** To do **
Please output exactly the part of the records below that opens with the line containing "left front paw: (101, 502)" and closes with the line containing "left eye: (225, 91)", both lines included, and nothing else.

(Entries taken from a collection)
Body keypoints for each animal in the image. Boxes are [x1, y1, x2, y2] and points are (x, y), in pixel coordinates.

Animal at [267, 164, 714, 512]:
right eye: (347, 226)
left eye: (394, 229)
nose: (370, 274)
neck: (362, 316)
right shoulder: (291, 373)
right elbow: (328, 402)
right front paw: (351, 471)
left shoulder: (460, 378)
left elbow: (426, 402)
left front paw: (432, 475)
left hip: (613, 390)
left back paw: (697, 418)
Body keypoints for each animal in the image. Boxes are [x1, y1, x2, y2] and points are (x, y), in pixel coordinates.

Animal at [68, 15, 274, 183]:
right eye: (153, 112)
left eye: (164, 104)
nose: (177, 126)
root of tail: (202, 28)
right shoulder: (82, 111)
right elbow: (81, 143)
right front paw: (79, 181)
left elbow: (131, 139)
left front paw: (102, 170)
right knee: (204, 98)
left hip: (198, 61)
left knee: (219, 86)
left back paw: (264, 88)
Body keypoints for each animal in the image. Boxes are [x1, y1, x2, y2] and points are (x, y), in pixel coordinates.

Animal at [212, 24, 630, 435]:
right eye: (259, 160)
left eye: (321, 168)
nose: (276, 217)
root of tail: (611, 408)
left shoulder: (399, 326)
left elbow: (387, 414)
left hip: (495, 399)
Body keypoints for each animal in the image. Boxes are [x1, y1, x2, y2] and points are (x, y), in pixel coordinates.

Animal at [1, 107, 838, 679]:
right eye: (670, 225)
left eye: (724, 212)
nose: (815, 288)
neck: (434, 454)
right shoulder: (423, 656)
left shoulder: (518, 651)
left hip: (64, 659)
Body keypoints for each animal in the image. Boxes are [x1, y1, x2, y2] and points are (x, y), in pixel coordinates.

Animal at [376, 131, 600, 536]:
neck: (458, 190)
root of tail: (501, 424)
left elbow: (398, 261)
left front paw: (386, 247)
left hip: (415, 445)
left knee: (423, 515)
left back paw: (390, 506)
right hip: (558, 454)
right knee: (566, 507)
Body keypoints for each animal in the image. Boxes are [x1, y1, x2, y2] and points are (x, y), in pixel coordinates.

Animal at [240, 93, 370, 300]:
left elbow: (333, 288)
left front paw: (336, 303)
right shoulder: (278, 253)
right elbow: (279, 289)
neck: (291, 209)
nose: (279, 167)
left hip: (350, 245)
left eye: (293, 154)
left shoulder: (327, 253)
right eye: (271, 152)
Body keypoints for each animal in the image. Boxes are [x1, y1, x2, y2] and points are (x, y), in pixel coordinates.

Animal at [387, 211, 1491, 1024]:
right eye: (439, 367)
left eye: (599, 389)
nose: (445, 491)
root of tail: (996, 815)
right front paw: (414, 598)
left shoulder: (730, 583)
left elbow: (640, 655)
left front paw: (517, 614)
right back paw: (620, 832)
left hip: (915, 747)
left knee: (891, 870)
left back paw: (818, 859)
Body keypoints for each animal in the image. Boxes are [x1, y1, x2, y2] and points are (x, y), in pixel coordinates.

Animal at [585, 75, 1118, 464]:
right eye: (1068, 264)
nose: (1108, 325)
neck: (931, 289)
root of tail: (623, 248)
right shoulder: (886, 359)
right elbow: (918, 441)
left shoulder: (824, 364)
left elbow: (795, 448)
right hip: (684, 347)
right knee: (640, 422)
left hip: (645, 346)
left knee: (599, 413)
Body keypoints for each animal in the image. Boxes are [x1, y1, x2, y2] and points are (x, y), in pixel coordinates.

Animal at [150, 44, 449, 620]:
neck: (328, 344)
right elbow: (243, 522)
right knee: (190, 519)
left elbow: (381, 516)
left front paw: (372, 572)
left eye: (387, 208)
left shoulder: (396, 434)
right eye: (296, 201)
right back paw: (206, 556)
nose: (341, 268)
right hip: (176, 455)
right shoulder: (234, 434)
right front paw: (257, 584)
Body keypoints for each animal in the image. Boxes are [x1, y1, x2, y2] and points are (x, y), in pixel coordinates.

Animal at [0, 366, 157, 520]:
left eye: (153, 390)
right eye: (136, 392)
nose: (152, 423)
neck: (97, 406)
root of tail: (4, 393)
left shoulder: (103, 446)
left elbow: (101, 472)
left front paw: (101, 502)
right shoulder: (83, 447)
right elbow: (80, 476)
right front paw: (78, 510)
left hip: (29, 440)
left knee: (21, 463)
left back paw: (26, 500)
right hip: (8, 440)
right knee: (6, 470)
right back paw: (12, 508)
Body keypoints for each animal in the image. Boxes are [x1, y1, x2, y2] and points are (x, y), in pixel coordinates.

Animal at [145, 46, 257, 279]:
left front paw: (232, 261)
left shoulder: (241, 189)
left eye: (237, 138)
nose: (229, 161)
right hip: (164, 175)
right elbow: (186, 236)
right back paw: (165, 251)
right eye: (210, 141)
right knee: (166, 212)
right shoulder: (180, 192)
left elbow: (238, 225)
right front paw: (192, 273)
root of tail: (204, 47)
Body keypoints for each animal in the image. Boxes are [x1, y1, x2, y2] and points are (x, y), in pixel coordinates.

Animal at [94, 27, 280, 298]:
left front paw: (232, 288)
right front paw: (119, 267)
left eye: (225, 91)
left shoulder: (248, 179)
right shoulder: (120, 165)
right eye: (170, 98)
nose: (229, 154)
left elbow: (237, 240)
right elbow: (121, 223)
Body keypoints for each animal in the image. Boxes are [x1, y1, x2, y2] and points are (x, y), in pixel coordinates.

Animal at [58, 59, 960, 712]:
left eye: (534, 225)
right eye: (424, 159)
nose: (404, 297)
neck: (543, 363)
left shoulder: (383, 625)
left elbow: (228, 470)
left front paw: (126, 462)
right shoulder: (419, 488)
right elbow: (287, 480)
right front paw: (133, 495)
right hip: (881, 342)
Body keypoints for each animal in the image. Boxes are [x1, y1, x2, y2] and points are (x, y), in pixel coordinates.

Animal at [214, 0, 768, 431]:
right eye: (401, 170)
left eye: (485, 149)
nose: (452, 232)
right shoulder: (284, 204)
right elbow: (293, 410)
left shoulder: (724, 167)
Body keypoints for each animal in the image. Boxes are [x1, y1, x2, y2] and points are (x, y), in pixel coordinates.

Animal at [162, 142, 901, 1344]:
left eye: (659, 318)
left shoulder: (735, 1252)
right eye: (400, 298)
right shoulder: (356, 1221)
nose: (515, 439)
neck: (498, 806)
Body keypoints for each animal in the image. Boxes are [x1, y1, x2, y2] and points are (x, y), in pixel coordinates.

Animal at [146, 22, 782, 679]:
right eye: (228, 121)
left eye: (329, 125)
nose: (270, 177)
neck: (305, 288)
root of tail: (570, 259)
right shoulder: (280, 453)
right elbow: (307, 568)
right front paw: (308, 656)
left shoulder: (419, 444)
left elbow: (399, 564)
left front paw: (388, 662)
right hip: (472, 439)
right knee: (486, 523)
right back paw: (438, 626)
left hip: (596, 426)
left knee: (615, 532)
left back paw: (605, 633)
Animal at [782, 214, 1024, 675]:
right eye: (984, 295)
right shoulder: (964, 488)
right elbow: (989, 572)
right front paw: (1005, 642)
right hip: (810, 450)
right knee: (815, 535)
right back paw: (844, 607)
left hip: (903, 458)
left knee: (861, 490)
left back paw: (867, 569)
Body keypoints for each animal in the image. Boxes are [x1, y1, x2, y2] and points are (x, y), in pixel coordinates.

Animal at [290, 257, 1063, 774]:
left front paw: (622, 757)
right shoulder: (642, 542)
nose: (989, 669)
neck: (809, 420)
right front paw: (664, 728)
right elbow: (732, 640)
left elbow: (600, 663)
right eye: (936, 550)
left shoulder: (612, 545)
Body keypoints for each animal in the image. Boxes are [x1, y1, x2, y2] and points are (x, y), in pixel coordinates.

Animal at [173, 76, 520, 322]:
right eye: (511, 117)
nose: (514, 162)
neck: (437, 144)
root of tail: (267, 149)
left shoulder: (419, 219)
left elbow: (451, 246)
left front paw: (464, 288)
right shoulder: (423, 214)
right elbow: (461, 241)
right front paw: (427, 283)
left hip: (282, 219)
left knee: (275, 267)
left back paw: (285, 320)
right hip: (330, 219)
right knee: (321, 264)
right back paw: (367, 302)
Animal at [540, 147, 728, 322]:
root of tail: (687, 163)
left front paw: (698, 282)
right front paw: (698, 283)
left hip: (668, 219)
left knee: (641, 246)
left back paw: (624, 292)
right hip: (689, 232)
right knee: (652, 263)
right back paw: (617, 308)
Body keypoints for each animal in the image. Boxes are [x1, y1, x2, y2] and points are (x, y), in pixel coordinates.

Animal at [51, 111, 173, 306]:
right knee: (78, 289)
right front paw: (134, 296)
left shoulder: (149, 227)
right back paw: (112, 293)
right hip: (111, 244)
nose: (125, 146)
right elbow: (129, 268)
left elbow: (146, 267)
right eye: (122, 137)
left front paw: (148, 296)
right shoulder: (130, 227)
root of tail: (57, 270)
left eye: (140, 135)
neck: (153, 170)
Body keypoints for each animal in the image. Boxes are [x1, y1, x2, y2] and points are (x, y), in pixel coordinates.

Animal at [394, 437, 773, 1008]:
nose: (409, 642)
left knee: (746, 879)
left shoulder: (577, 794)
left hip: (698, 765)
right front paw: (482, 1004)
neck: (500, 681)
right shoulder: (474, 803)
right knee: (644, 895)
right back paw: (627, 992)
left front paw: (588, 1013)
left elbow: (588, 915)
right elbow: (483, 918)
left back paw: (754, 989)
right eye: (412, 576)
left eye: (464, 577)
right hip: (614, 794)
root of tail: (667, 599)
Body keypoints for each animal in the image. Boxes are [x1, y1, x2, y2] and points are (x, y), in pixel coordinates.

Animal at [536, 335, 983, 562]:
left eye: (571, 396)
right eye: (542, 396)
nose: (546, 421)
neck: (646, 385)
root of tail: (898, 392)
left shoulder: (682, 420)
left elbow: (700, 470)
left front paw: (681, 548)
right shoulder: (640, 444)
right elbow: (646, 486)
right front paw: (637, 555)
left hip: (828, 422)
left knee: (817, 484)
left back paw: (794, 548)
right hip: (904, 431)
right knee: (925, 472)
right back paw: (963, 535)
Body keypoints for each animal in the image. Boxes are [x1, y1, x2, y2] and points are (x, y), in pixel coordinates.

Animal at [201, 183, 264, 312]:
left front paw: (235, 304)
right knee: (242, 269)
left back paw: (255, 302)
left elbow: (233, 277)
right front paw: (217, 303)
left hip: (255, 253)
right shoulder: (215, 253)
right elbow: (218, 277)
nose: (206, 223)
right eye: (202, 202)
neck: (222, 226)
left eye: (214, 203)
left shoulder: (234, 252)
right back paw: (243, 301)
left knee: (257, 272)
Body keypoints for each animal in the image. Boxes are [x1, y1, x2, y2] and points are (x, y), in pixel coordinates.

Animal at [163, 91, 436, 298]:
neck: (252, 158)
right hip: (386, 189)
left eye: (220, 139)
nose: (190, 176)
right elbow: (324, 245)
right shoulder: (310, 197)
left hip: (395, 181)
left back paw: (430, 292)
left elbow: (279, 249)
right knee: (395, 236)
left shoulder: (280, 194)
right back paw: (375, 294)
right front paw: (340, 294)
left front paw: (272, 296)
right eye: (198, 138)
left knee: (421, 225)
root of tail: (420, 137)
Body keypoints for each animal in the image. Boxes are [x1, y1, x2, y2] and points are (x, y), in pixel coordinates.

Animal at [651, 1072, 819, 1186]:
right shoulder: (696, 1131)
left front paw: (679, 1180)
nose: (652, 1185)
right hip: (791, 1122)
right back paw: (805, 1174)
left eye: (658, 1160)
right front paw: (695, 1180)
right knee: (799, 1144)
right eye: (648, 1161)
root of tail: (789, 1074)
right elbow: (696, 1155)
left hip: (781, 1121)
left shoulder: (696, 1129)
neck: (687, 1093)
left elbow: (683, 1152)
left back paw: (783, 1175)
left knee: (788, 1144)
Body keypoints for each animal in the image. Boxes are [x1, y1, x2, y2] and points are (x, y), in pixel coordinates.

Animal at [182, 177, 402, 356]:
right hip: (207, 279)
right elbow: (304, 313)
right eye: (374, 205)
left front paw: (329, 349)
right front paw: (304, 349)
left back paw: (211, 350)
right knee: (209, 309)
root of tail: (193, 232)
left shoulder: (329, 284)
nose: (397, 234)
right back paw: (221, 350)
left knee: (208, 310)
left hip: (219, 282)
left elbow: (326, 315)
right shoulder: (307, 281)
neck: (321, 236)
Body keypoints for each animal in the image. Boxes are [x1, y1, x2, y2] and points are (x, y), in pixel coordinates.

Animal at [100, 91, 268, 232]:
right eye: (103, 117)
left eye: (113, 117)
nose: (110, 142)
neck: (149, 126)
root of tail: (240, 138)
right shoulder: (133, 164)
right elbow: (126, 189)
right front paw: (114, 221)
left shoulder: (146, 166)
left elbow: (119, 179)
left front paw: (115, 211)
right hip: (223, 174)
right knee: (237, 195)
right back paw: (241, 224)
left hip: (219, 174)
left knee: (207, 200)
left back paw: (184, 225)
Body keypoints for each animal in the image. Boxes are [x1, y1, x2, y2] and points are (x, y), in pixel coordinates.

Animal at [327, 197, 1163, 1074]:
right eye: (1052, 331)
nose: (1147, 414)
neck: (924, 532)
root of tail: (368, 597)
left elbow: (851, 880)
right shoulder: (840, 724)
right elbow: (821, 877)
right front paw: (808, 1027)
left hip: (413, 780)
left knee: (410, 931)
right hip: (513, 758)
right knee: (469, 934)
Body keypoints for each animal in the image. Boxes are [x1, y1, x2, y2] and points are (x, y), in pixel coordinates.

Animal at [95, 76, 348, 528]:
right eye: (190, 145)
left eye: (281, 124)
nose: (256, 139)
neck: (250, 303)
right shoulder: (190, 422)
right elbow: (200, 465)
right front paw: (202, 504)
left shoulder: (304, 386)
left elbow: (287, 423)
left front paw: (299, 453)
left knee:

** Result for this exercise **
left front paw: (101, 502)
right shoulder: (83, 447)
right elbow: (80, 476)
right front paw: (78, 510)
left hip: (29, 440)
left knee: (21, 463)
left back paw: (26, 500)
right hip: (8, 440)
right knee: (6, 470)
right back paw: (12, 508)
Body keypoints for each animal in the image. Boxes are [x1, y1, x2, y2] and points are (x, y), in pixel coordinates.

Animal at [145, 46, 257, 279]:
left front paw: (232, 261)
left shoulder: (241, 189)
left eye: (237, 138)
nose: (229, 161)
right hip: (164, 175)
right elbow: (186, 236)
right back paw: (165, 251)
right eye: (210, 141)
right knee: (166, 212)
right shoulder: (180, 192)
left elbow: (238, 225)
right front paw: (192, 273)
root of tail: (204, 47)
Body keypoints for each animal in the image. Boxes are [x1, y1, x2, y2] and points are (x, y), in pixel coordinates.

Animal at [94, 27, 280, 298]:
left front paw: (232, 288)
right front paw: (119, 267)
left eye: (225, 91)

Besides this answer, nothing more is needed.